Later, he cautions, “Societies that chip away at human rights and democratic principles, as with Russia today, must be confronted and challenged. Opposition and dissent must be respected. We owe it to history to call out concentrations of power — political and economic — and even minor incursions on the normal course of checks and balances.”

I agree entirely. But I can’t help thinking that had Greenspon substituted Canada for Russia in that sentence, he’d have presented a much more relevant warning as we endure, under Stephen Harper, arguably the most aggressively and enthusiastically anti-democratic government in our history: corporatist, militaristic, secretive, mendacious, evangelical, oppressive and repressive (just ask the peaceful demonstrators at the Toronto G20 gathering), anti-science, anti-environment, punitive of dissent and even debate, defunding any group that dares question its agenda, and dismissing all checks and balances on its authority — including our elected Parliament.
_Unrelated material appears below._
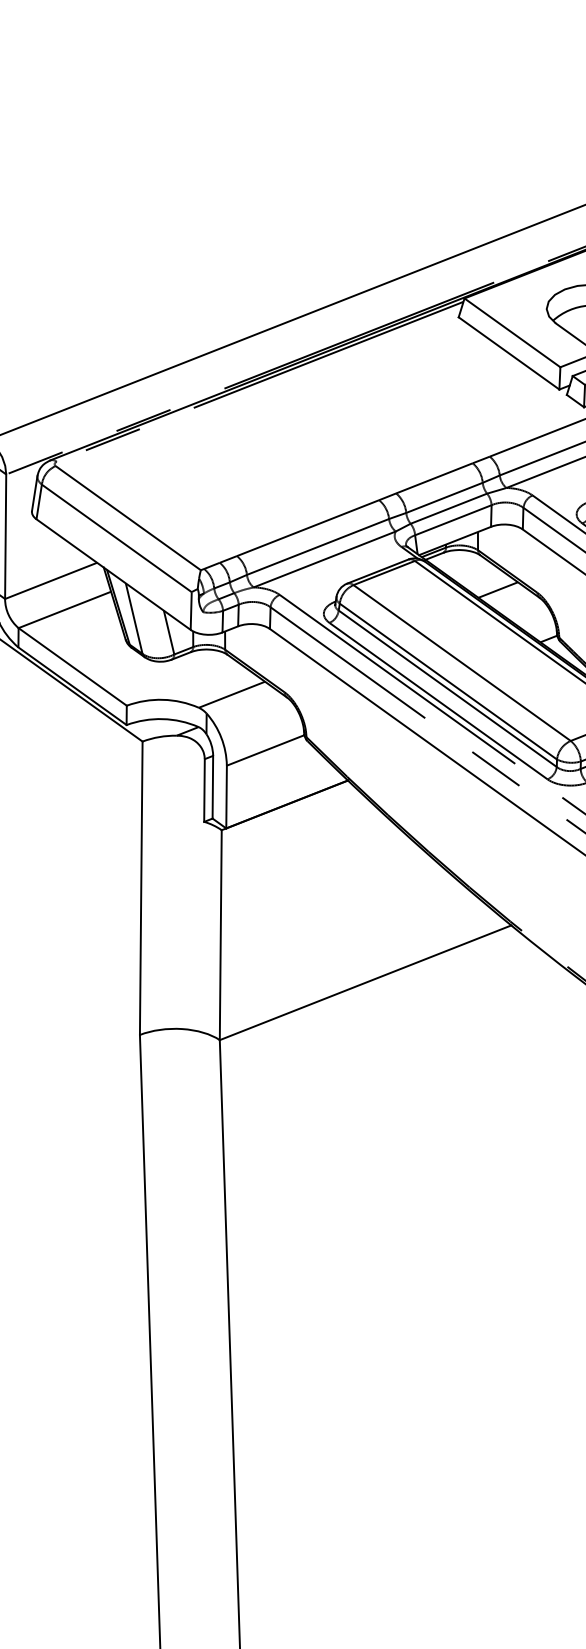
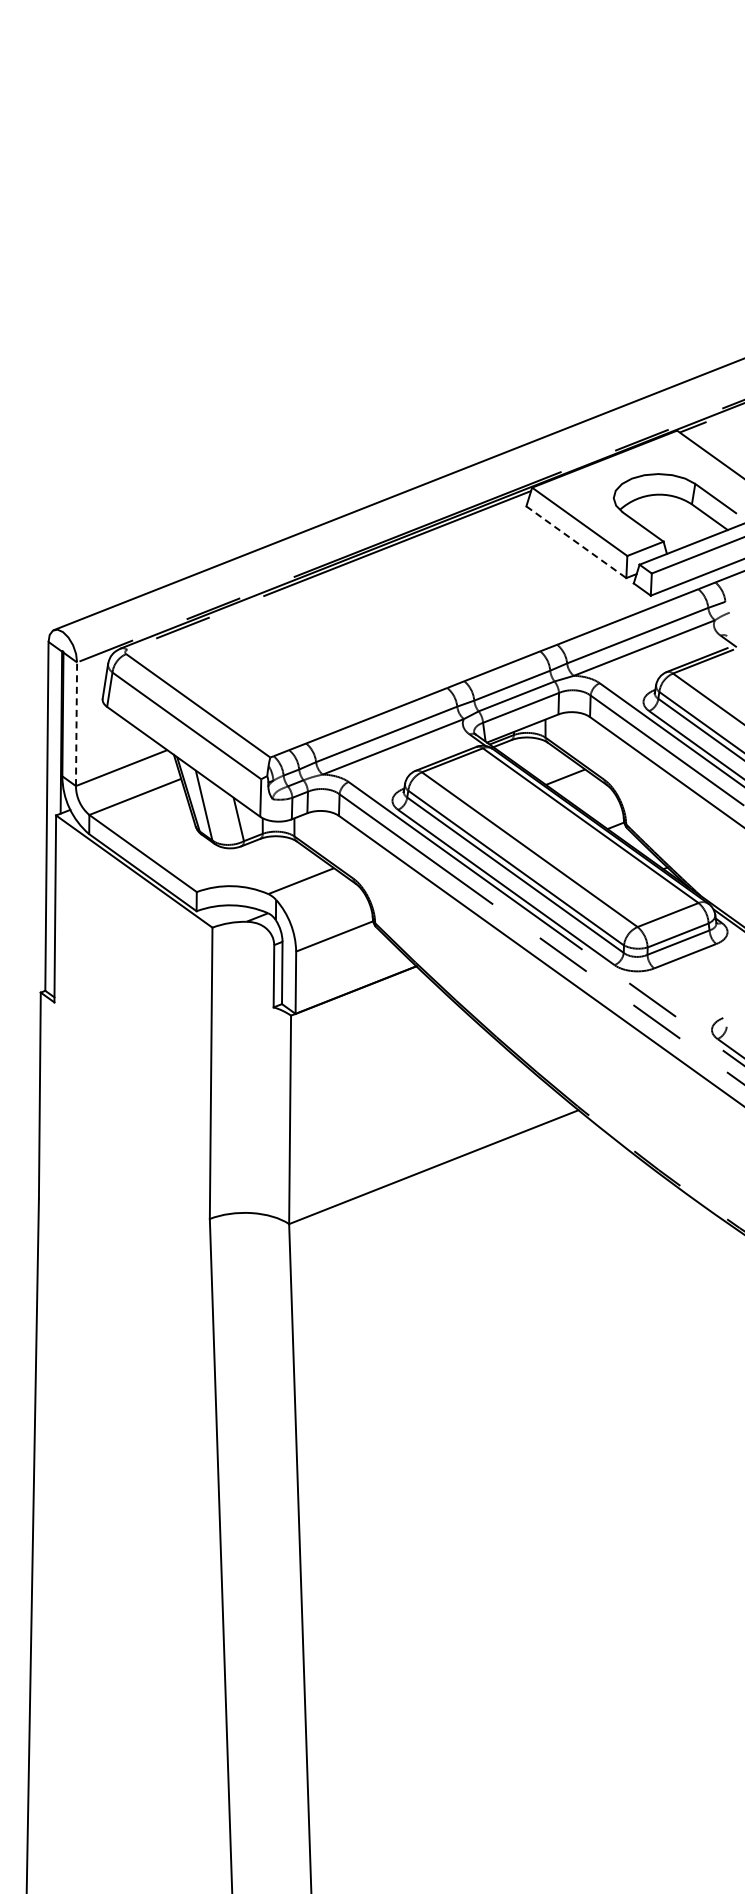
line: (509, 353) -> (576, 542), solid -> dashed
line: (5, 536) -> (76, 724), solid -> dashed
If Greenspon is concerned about creeping fascism, he needn’t look abroad.


Terry O’Connor, Toronto

I would like to draw attention to the following paragraph: “Berlin reminds us that democracy is a precious and a complex garden that requires constant care. It consists of much, much more than free and fair elections. It is everything that happens afterward: constitutional solidity, rule of law, an independent judiciary, checks and balances, a free press, protection of human rights, particularly for minorities.”

We have only to pay close attention to the state of our own “garden of democracy” to observe the creeping weeds already afoot growing from the policies of the Harper Conservatives. So many of the jewels in Canada’s crown have turned to thorns under their watch, we must find the means to protect our nation’s standing in the world community as a fair and compassionate land or we too will slide into the same moral and economic chaos our neighbours to the south now find themselves.


Michael Sherman, Toronto

The message, as always, is the same. If we truly want a healthy and dynamic democracy, we have to be willing to fight for it. Disengagement, complacence or passivity, just like the appeasement advocated so many years ago by Neville chamberlin, are not options.